What you need to do — Return every line below exactly, without dropping any.

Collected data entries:
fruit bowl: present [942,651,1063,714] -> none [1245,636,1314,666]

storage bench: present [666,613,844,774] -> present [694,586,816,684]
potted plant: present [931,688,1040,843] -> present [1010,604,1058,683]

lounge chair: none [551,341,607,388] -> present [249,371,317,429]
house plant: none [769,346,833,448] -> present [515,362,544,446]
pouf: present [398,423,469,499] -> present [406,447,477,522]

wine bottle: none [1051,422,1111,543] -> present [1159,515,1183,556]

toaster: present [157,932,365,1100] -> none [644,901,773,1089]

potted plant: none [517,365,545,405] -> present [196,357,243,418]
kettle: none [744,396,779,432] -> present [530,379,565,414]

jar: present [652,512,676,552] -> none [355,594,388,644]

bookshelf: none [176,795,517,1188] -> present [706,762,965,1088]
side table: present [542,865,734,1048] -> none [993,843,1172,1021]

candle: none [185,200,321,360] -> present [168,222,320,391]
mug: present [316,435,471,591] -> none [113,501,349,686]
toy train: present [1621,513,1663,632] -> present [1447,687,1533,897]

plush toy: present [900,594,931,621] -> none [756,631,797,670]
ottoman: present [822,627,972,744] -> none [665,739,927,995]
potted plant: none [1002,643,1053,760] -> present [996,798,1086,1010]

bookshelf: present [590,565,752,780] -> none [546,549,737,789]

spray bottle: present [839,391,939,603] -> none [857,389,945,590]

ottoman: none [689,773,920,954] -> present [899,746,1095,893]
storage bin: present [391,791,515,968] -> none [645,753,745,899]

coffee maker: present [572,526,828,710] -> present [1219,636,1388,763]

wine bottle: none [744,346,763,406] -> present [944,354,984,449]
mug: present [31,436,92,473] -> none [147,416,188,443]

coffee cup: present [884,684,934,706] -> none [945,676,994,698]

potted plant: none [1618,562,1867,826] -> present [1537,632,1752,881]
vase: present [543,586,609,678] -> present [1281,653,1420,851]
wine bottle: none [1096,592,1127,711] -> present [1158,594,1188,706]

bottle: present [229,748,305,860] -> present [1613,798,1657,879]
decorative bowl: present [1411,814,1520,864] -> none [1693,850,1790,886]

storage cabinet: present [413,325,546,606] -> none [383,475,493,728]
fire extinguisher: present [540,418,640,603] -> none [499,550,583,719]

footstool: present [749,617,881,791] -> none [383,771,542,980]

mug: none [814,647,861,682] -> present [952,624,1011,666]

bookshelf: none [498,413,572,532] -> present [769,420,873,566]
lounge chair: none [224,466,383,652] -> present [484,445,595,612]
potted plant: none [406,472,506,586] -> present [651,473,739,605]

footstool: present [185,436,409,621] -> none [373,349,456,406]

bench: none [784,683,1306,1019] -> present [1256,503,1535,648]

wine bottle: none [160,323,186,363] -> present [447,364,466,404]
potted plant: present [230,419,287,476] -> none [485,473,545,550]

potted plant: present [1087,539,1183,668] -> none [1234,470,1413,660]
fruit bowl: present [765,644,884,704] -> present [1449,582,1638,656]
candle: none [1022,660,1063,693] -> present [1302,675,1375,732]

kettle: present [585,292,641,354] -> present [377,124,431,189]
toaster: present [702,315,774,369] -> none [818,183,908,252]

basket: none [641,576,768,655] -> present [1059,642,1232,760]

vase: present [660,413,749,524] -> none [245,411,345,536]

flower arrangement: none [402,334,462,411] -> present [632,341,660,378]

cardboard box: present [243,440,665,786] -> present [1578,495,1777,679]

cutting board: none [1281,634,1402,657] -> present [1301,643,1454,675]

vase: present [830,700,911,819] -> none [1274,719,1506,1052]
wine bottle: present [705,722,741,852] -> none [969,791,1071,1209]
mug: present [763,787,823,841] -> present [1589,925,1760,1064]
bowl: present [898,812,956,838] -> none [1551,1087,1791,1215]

Final answer —
fruit bowl: present [942,651,1063,714] -> none [1245,636,1314,666]

storage bench: present [666,613,844,774] -> present [694,586,816,684]
potted plant: present [931,688,1040,843] -> present [1010,604,1058,683]

lounge chair: none [551,341,607,388] -> present [249,371,317,429]
house plant: none [769,346,833,448] -> present [515,362,544,446]
pouf: present [398,423,469,499] -> present [406,447,477,522]

wine bottle: none [1051,422,1111,543] -> present [1159,515,1183,556]

toaster: present [157,932,365,1100] -> none [644,901,773,1089]

potted plant: none [517,365,545,405] -> present [196,357,243,418]
kettle: none [744,396,779,432] -> present [530,379,565,414]

jar: present [652,512,676,552] -> none [355,594,388,644]

bookshelf: none [176,795,517,1188] -> present [706,762,965,1088]
side table: present [542,865,734,1048] -> none [993,843,1172,1021]

candle: none [185,200,321,360] -> present [168,222,320,391]
mug: present [316,435,471,591] -> none [113,501,349,686]
toy train: present [1621,513,1663,632] -> present [1447,687,1533,897]

plush toy: present [900,594,931,621] -> none [756,631,797,670]
ottoman: present [822,627,972,744] -> none [665,739,927,995]
potted plant: none [1002,643,1053,760] -> present [996,798,1086,1010]

bookshelf: present [590,565,752,780] -> none [546,549,737,789]

spray bottle: present [839,391,939,603] -> none [857,389,945,590]

ottoman: none [689,773,920,954] -> present [899,746,1095,893]
storage bin: present [391,791,515,968] -> none [645,753,745,899]

coffee maker: present [572,526,828,710] -> present [1219,636,1388,763]

wine bottle: none [744,346,763,406] -> present [944,354,984,449]
mug: present [31,436,92,473] -> none [147,416,188,443]

coffee cup: present [884,684,934,706] -> none [945,676,994,698]

potted plant: none [1618,562,1867,826] -> present [1537,632,1752,881]
vase: present [543,586,609,678] -> present [1281,653,1420,851]
wine bottle: none [1096,592,1127,711] -> present [1158,594,1188,706]

bottle: present [229,748,305,860] -> present [1613,798,1657,879]
decorative bowl: present [1411,814,1520,864] -> none [1693,850,1790,886]

storage cabinet: present [413,325,546,606] -> none [383,475,493,728]
fire extinguisher: present [540,418,640,603] -> none [499,550,583,719]

footstool: present [749,617,881,791] -> none [383,771,542,980]

mug: none [814,647,861,682] -> present [952,624,1011,666]

bookshelf: none [498,413,572,532] -> present [769,420,873,566]
lounge chair: none [224,466,383,652] -> present [484,445,595,612]
potted plant: none [406,472,506,586] -> present [651,473,739,605]

footstool: present [185,436,409,621] -> none [373,349,456,406]

bench: none [784,683,1306,1019] -> present [1256,503,1535,648]

wine bottle: none [160,323,186,363] -> present [447,364,466,404]
potted plant: present [230,419,287,476] -> none [485,473,545,550]

potted plant: present [1087,539,1183,668] -> none [1234,470,1413,660]
fruit bowl: present [765,644,884,704] -> present [1449,582,1638,656]
candle: none [1022,660,1063,693] -> present [1302,675,1375,732]

kettle: present [585,292,641,354] -> present [377,124,431,189]
toaster: present [702,315,774,369] -> none [818,183,908,252]

basket: none [641,576,768,655] -> present [1059,642,1232,760]

vase: present [660,413,749,524] -> none [245,411,345,536]

flower arrangement: none [402,334,462,411] -> present [632,341,660,378]

cardboard box: present [243,440,665,786] -> present [1578,495,1777,679]

cutting board: none [1281,634,1402,657] -> present [1301,643,1454,675]

vase: present [830,700,911,819] -> none [1274,719,1506,1052]
wine bottle: present [705,722,741,852] -> none [969,791,1071,1209]
mug: present [763,787,823,841] -> present [1589,925,1760,1064]
bowl: present [898,812,956,838] -> none [1551,1087,1791,1215]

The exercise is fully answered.